The Bluetooth Mesh has a different communication method from the traditional BLE central/peripheral characteristic write/read method. The Mesh doesn’t really have the idea of a connection, nor of a central or peripheral. Every device on the Mesh is called a node, and Mesh nodes send messages that every node on the Mesh can hear (more details in a future blog).

For the demo, the nRF52840 has been programmed as a full Bluetooth Mesh node – specifically as a client (it sends commands to servers). Each LC server (micro:bit) listens for commands from the nRF52840 clients. Yes, that is plural – clients…The nRF52840 node has

  • One LC client
  • Two Generic On/Off clients
  • One Lightness client.

When the node wants to send the LC mode command, it uses the LC client function:

int bt_mesh_light_ctrl_cli_mode_set(…,…,bool enabled,…);

where the “enabled” parameter will set the LC Mode on or off.

When it wants to send a Lightness command, it uses the Lightness client function:

int bt_mesh_lightness_cli_light_set(…,…,… *set,…);

where the “set” parameter points to a structure containing the lightness level.

In general, when a node needs to send a Mesh command, it calls the appropriate client model function to send it. So, when an LC model command needs to be sent, we call an LC client model function. When a Generic On/Off model command needs to be sent, we call a Generic On/Off client model function (and similarly with Lightness commands, or any of the other commands that have been defined in the Bluetooth Mesh Model Specification).

And then the micro:bits?

The final piece of the puzzle is the micro:bits – they are programmed as mesh nodes, implementing the LC server. Each one “hears” the commands from the client node, and independently acts upon those commands. Note that each server node can return status(es) as a result of these commands, and the client node can act upon these statuses (this was not implemented in the demo, for simplicity).

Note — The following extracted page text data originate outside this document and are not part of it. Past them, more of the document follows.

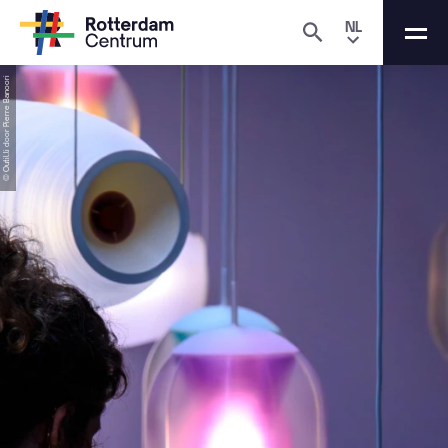
NL
© Outil.li door Pierre Banoori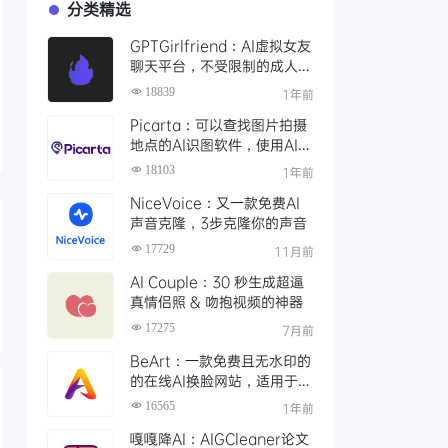
分类精选
GPTGirlfriend：AI虚拟女友
聊天平台，不受限制的成人角
色扮演，AI女友进行成熟的对
18839
1年前
话
Picarta：可以查找图片拍摄
地点的AI识图软件，使用AI搜
索照片拍摄的精确位置
18103
1年前
NiceVoice：又一款免费AI
声音克隆，3步克隆你的声音
17729
11月前
AI Couple：30 秒生成超逼
真情侣照 & 吻抱视频的神器
17275
7月前
BeArt：一款免费且无水印的
的在线AI换脸网站，适用于照
片、视频和GIF中实现精准换
16565
1年前
脸
嘎嘎降AI：AIGCleaner论文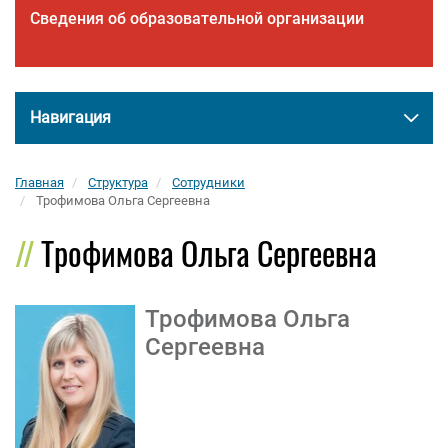
Сведения об образовательной организации
Навигация
Главная
Структура
Сотрудники
Трофимова Ольга Сергеевна
Трофимова Ольга Сергеевна
Трофимова Ольга
Сергеевна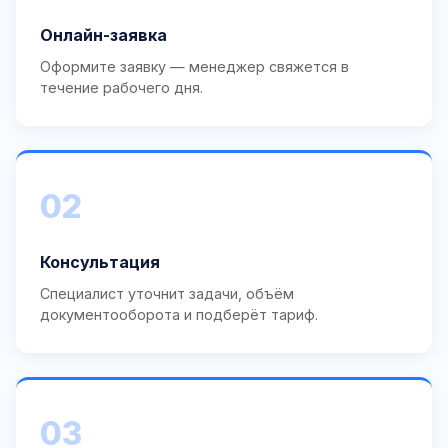
Онлайн-заявка
Оформите заявку — менеджер свяжется в
течение рабочего дня.
02
Консультация
Специалист уточнит задачи, объём
документооборота и подберёт тариф.
03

The full signal chain, described

So now you have an overview of the process – specifically how:

  • The nRF9160 receives the device settings and RPCs from the Golioth console,
  • The nRF9160 sends that info over the UART to the nRF52840,
  • The nRF52840 sends that info, translated into Bluetooth Mesh commands, to the rest of the nodes in the Mesh (the micro:bits).

Bluetooth Mesh and the LC server nodes are simple in concept, but often difficult in execution. With the Thingy91 running the Golioth Firmware SDK, it has gotten a lot easier to control and extend Bluetooth Mesh demos to show to clients.